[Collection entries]
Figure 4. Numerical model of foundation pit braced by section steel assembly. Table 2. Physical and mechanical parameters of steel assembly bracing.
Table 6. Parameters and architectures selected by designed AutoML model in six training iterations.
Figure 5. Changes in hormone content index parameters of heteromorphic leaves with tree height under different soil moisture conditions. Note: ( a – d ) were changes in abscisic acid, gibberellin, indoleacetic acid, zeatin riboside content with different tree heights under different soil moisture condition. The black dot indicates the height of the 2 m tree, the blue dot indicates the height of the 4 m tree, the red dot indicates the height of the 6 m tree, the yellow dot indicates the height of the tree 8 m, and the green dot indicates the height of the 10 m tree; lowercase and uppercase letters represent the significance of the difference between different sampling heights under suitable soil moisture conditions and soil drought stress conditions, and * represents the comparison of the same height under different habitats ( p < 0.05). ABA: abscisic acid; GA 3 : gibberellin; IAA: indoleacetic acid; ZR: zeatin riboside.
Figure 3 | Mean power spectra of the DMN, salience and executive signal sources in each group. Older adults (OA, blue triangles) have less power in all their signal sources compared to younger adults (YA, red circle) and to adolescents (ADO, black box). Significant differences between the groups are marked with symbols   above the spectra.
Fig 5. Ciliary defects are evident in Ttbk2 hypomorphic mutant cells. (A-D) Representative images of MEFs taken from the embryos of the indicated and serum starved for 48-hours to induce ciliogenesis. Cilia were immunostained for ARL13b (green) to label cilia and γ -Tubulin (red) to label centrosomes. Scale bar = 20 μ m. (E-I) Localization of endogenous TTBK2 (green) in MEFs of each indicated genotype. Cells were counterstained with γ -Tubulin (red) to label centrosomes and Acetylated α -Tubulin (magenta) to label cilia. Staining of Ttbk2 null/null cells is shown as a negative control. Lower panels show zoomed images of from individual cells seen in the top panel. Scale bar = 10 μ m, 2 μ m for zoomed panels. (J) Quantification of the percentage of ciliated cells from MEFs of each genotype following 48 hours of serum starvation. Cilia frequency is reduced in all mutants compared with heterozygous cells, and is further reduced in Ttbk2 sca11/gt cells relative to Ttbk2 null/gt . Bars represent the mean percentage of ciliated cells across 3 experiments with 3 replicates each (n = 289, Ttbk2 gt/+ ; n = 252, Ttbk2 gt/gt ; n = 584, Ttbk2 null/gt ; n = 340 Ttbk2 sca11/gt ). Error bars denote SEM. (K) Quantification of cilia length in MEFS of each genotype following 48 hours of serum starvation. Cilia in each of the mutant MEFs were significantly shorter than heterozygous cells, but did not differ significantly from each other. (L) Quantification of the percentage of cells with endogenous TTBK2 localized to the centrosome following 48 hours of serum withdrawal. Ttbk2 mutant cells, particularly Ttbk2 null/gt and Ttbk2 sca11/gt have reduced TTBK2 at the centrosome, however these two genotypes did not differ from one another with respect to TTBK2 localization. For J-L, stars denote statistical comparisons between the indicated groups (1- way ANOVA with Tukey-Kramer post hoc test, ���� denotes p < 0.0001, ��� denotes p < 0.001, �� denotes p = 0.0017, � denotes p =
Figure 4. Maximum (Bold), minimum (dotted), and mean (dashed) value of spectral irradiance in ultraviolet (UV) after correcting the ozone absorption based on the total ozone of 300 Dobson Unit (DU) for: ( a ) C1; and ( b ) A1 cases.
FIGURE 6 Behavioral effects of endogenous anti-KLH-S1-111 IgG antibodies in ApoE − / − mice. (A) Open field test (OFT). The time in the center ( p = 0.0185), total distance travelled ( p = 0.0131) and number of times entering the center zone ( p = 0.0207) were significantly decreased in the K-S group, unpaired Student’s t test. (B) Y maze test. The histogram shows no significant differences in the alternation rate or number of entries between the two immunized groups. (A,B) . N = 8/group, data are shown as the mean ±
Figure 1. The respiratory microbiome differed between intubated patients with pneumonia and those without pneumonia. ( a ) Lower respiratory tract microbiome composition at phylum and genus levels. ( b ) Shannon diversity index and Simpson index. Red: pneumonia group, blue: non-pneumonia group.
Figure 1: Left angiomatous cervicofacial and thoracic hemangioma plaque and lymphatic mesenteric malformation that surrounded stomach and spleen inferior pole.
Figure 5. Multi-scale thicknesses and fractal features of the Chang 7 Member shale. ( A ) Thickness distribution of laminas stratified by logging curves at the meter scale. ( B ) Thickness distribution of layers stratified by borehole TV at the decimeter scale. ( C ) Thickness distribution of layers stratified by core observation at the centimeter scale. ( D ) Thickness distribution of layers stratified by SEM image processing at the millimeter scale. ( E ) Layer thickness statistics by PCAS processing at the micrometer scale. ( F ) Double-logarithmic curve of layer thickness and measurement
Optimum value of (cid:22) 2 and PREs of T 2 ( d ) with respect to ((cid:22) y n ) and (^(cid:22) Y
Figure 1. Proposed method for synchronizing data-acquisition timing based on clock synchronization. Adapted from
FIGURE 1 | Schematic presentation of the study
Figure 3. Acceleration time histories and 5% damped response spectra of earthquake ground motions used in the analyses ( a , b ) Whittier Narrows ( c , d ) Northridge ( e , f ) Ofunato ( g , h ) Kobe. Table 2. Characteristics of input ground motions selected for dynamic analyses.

DESCRIPTION OF THE TASK: Repeat exactly the lines from the one containing "FIGURE 1 | Schematic" to the end of the records.

REPLY:
FIGURE 1 | Schematic presentation of the study
Figure 3. Acceleration time histories and 5% damped response spectra of earthquake ground motions used in the analyses ( a , b ) Whittier Narrows ( c , d ) Northridge ( e , f ) Ofunato ( g , h ) Kobe. Table 2. Characteristics of input ground motions selected for dynamic analyses.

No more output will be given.